André de Moor en Cees van Beer
1 Zie C.P. van Beers en A.P.G. de Moor, Omvang subsidies onderschat, ESB, 26 januari 2001, blz. 83-85.
2 Juist deze indirecte steunverlening is vele malen groter dan directe subsidiëring. Door het verborgen karakter is de omvang echter
moeilijk zichtbaar.
3 Het energieplan van Bush richt zich op het vergroten en veiligstellen van de energieproductie met name van kolen, olie en kernenergie.
In zijn huidige vorm kan dit plan weinig anders betekenen dan een forse toename van indirecte subsidies aan fossiele brandstoffen en
kernenergie. Zie: Bush ondermijnt wereldwijde klimaatinspanningen, Reformatorisch Dagblad, 26 juni 2001.

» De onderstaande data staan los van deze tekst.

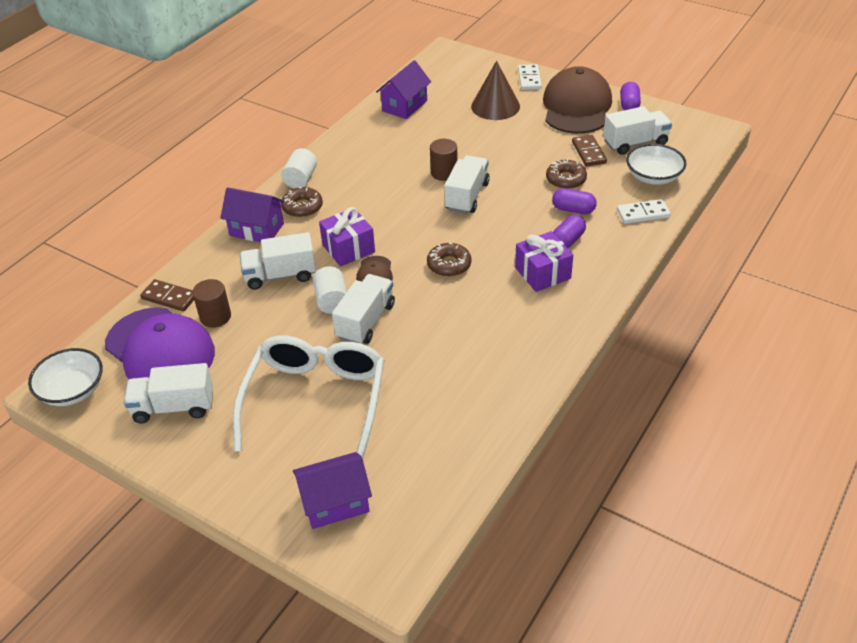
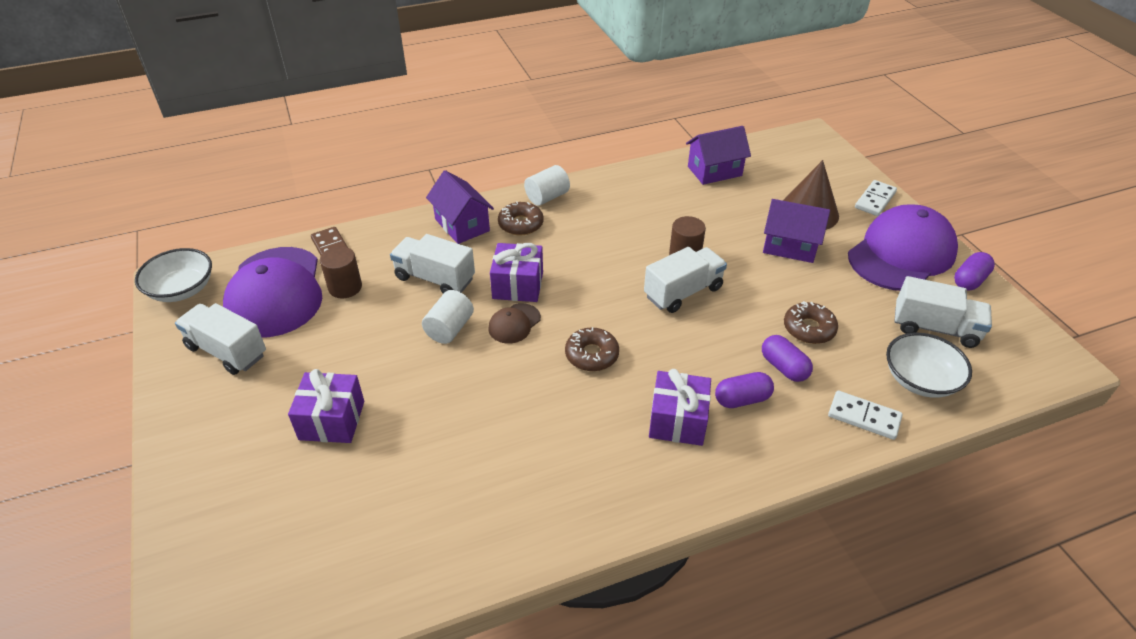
camera: 35 degrees right, 0 degrees up
(316, 400) = (332, 420): white glasses -> purple gift
(335, 503) = (234, 538): purple house -> purple house (790, 246)
(366, 321) = (456, 367): white truck -> none
(576, 107) = (901, 254): brown cap -> purple cap
(588, 152) = (866, 311): brown domino -> none

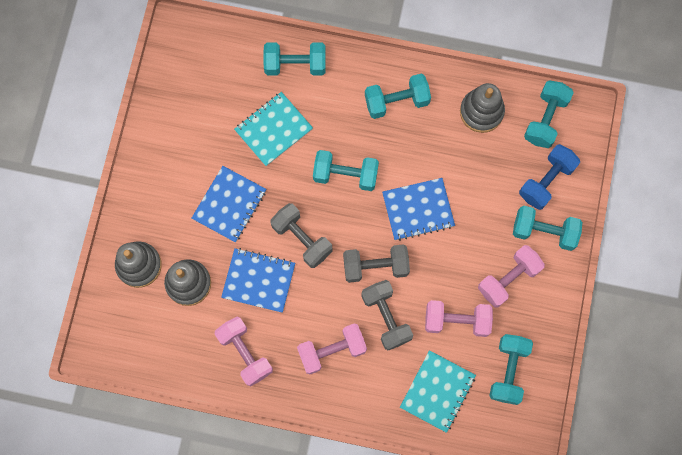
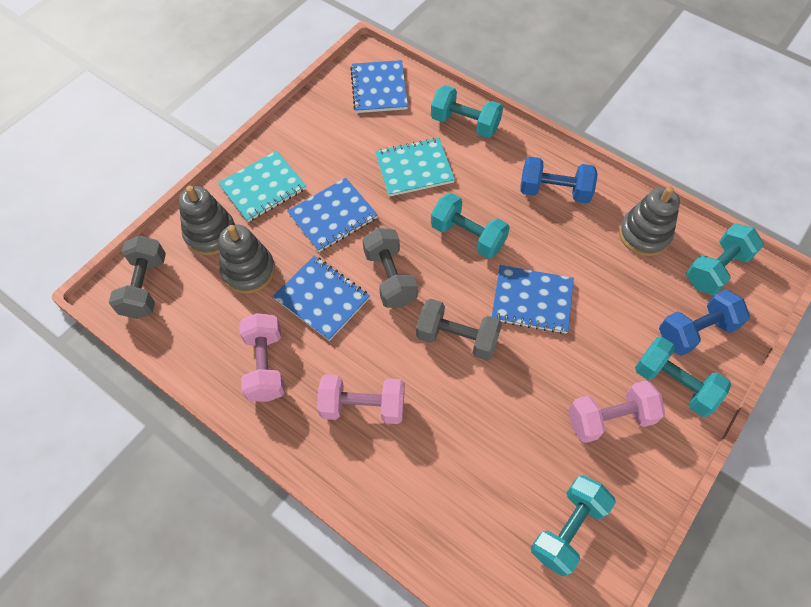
camera: 25 degrees right, 15 degrees down
(203, 59) = (379, 88): none -> blue notebook
(386, 317) = (443, 397): grey dumbbell -> grey dumbbell (145, 286)
(396, 101) = (554, 191): turquoise dumbbell -> blue dumbbell
(437, 391) = (466, 512): turquoise notebook -> turquoise notebook (263, 188)
(456, 321) = (526, 438): pink dumbbell -> none

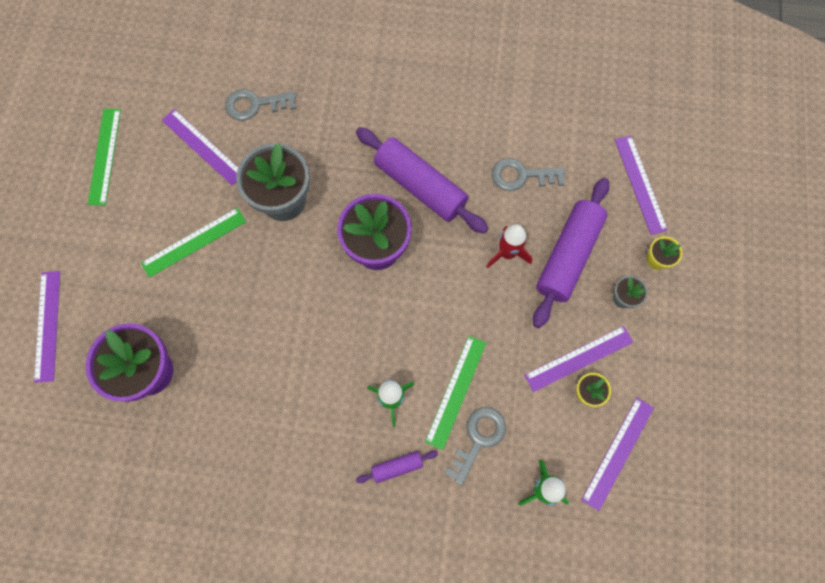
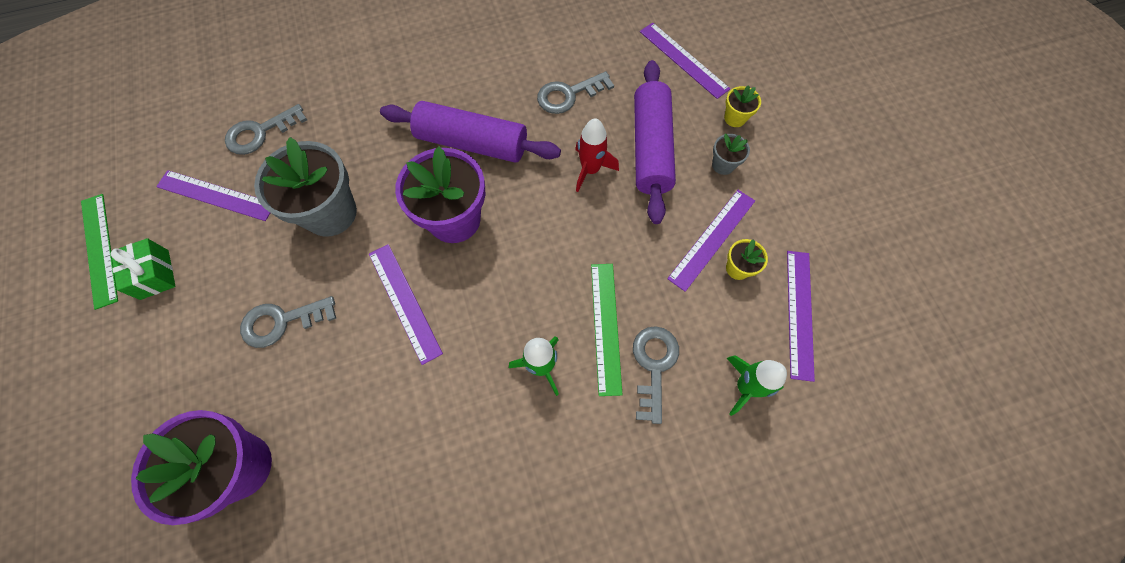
camera: 25 degrees left, 5 degrees down
(47, 325) = (86, 471): purple ruler -> purple ruler (404, 302)
(137, 195) = (154, 274): none -> green gift
(194, 242) = (242, 297): green ruler -> none
(215, 275) = (282, 321): none -> grey key
(397, 467) = (581, 438): purple rolling pin -> none

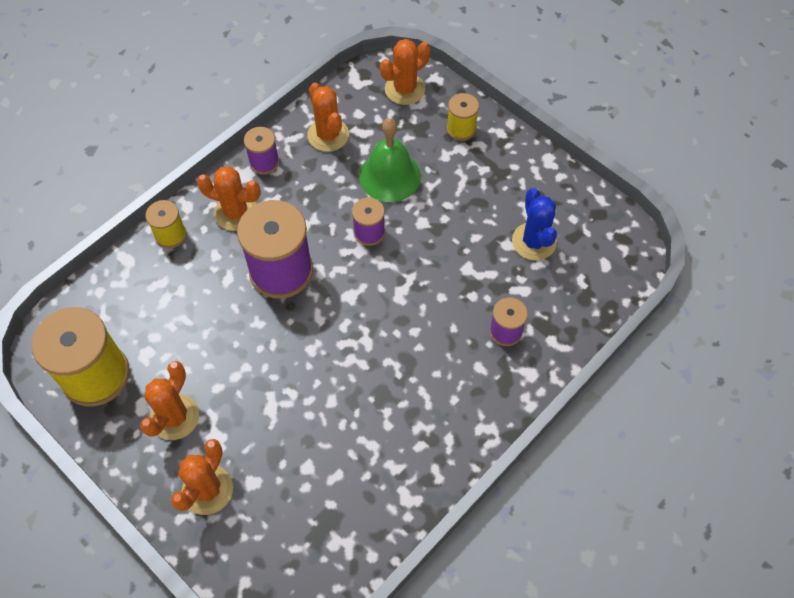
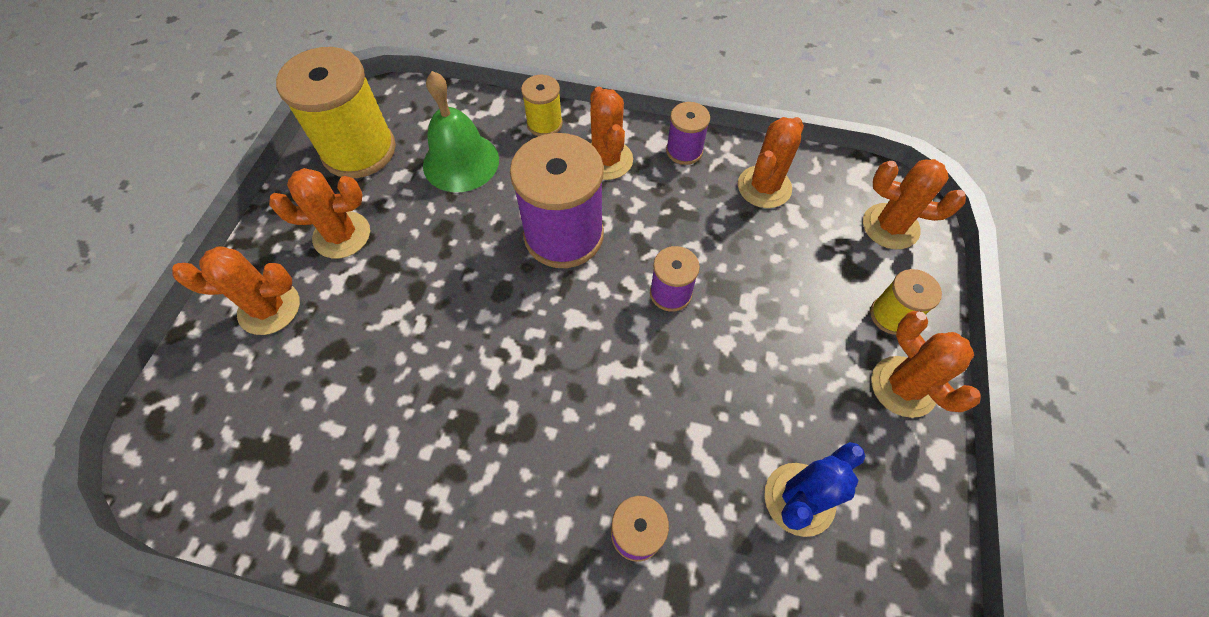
camera: 60 degrees right, 0 degrees up
(390, 176) = (761, 274): green bell -> green bell (461, 162)
(505, 153) = (903, 386): none -> orange cactus

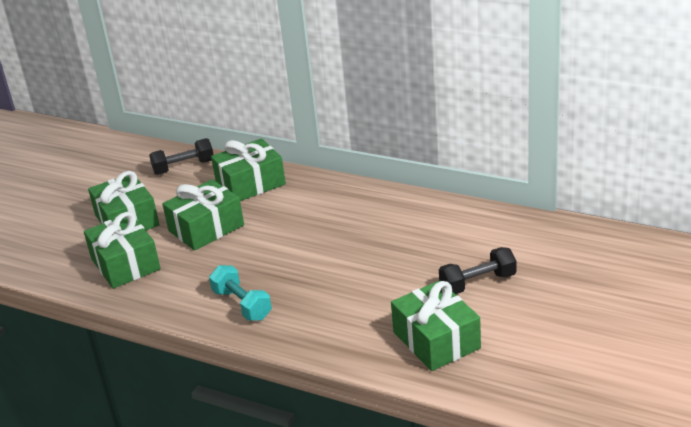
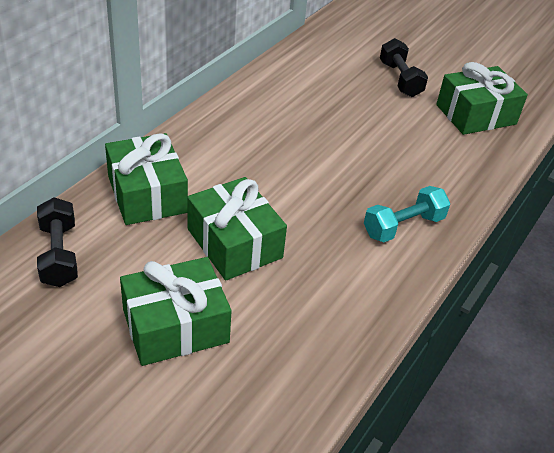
camera: 90 degrees left, 10 degrees up
(125, 264) = (290, 330): green gift -> none

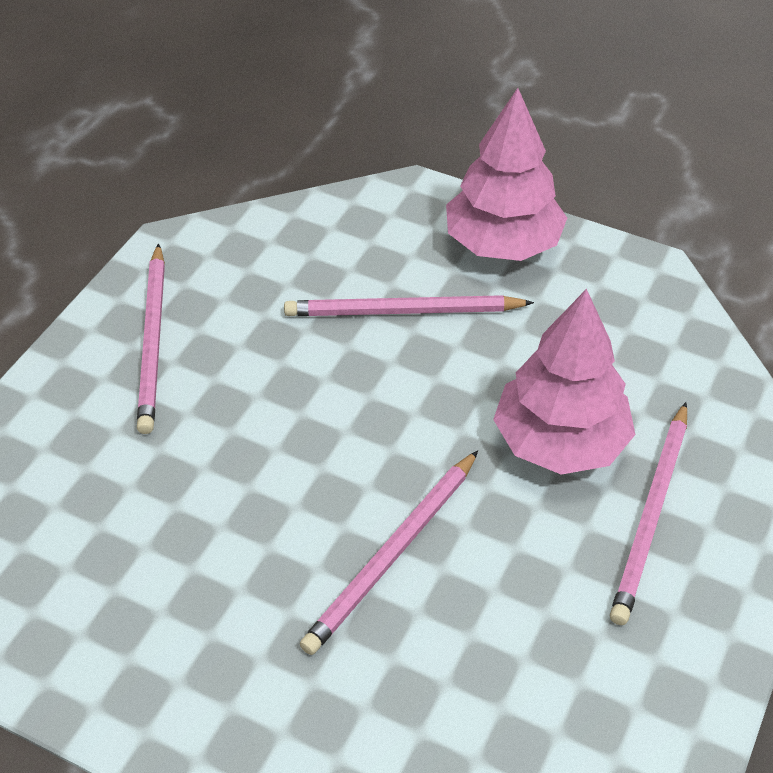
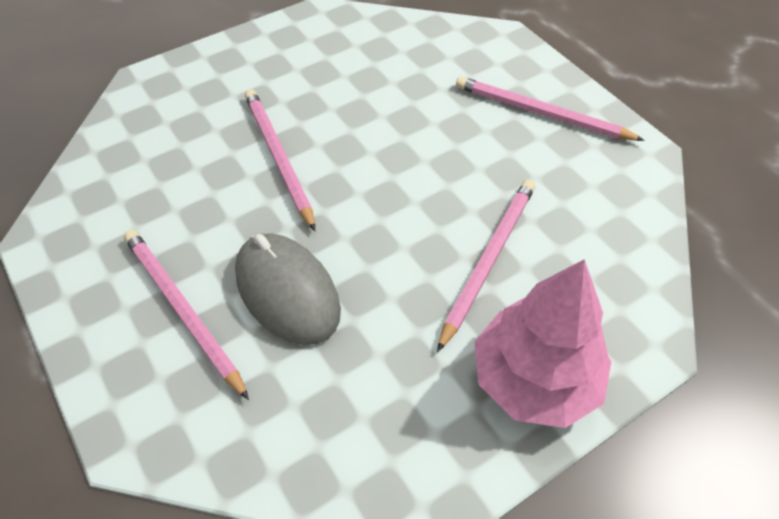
camera: 120 degrees right, 5 degrees up
(560, 442) = (287, 291): pink tree -> grey mouse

4 Zie C. van Beers en A. de Moor, Public subsidies and policy failures, Edward Elgar Publishers, Cheltenham, United Kingdom,
verschijnt eind augustus 2001.
5 Een ander argument is dat de industrielanden over het grootste economisch en technologisch potentieel beschikken en daarmee
makkelijker in staat zijn actie te ondernemen. Een en ander is vastgelegd als het principe van “common but differentiated responsibilities”
in artikel 3 van het Klimaatverdrag.
6 Zie ook H. Folmer en G.C. van Kooten, Kritiek Bush op Kyoto snijdt hout, ESB, 8 juni 2001, blz. 498-499.
7 Empirisch onderzoek toont aan dat de economische opbrengst veelal minder is dan een derde van de marktwaarde. Zie Van Beers en De
Moor, Public subsidies and policy failures, 2001, op.cit.